The artists featured get off on the teeter between roaring, static-soaked drones and dance floor hedonism. The percussion of these songs is pure club, shattering handclaps, pulsing bass punches, bone-crushing synth blasts – the young guns crafting these bangers find beauty in pure excess. The mysterious ∫Ω∫ opens with ‘Misery Walk’ – pairing snowblind, disordered haze with thundering low-tones, you hear Wolf Eyes, Portishead and Lil Jon in the same space, crushing the pretenses that divide influence. Fostercare puts a dislocated, boxed-in voice over drowned keyboard treble-shills in his Reznor tribute ‘Cold Light.’ The metallic scraping of //TENSE//’s ‘Versus Man’ is a vintage industrial nightmare and the rabbit hole simply gets denser when he introduces curdled screams and a trouncing electro bridge.
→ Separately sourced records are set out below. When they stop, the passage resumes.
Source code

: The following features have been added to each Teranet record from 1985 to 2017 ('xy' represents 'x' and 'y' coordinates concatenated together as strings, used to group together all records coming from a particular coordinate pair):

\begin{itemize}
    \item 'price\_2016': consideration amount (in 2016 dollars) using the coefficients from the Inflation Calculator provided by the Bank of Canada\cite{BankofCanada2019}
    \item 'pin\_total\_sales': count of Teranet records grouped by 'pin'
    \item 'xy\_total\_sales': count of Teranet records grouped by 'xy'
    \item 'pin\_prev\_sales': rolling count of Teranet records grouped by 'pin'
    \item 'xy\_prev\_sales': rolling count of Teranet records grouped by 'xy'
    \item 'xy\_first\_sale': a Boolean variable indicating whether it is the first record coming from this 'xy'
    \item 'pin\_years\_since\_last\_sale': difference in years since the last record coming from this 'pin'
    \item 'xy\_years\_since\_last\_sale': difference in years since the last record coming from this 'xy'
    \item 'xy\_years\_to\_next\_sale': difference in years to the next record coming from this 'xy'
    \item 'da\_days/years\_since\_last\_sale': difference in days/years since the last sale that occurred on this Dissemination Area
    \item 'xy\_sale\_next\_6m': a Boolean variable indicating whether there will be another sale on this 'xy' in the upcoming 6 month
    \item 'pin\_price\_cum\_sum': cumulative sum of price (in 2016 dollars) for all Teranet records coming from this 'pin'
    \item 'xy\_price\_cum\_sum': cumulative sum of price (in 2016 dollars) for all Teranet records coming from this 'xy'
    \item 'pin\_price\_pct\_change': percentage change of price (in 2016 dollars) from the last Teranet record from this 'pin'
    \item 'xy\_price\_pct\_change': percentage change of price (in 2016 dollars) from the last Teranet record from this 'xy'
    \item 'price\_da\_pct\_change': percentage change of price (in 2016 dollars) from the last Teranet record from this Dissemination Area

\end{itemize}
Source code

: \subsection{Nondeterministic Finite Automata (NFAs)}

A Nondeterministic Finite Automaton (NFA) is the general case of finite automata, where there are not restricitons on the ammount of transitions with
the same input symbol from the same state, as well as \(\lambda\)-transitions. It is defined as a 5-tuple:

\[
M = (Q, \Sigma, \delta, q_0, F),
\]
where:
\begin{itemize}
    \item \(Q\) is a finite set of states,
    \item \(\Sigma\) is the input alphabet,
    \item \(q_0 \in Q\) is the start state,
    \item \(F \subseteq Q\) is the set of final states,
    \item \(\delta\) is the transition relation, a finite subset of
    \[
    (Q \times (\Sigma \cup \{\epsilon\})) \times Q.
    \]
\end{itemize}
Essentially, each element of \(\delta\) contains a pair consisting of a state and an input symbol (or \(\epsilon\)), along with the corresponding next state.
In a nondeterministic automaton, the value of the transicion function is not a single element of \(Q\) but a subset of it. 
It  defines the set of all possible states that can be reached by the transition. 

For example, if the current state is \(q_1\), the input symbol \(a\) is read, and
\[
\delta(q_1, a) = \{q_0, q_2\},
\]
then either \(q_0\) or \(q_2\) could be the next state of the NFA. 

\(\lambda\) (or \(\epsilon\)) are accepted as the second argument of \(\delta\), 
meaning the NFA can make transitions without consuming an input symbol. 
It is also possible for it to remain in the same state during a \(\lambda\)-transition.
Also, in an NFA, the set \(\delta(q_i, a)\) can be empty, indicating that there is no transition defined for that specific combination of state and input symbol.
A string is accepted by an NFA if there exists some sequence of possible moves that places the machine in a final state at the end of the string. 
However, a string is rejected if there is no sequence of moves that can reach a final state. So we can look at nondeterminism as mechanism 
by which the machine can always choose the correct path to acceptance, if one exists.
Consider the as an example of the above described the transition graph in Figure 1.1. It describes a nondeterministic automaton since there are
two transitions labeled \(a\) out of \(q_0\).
There are not the traditional ingredients to crowd a rave, but the primal intensity of these songs defeat squeamish aversions to noise. They hit the body the same way sweaty 808-driven mish-mash of the top 40 does – punishing, physically demanding, but utterly enthralling in the right moments.

A few of the songs dwindle a little longer than welcomed, Mater Suspiria Vision repeats a woofer-flattening rupture on ‘Ritualzz of the Crack Witches’ till all the feverish satisfaction is drained out – but that’s almost expected given the infantile state of the scene. What’s more surprising is how fully developed most of the artists already are; creating vast, apocalyptic landscapes that stretch far beyond the expected means of a bedroom producer. In a sense their sound comes as a logical progression to 2009’s buzzed-about pseudo-genre chillwave. While those musicians found nostalgia in the fuzzy, day-glo memories of Saturday morning cartoons and 16-bit video games – the witch housers get retrospective in a different way. The golden age of grim post-punk and shadowy coldwave has long passed them by; so they submerge themselves in that rich, record-store history, while bringing in the music they love today – torpedoing dubstep, amped-up dance, otherworldly noise – coming the other end as something they can earnestly call their own. It sounds throwback in design, but remarkably forward thinking in practice; and ISVOLT makes a terrific argument for the subgenre’s legitimacy. If this is the first batch, keep your eyes peeled for what’s next.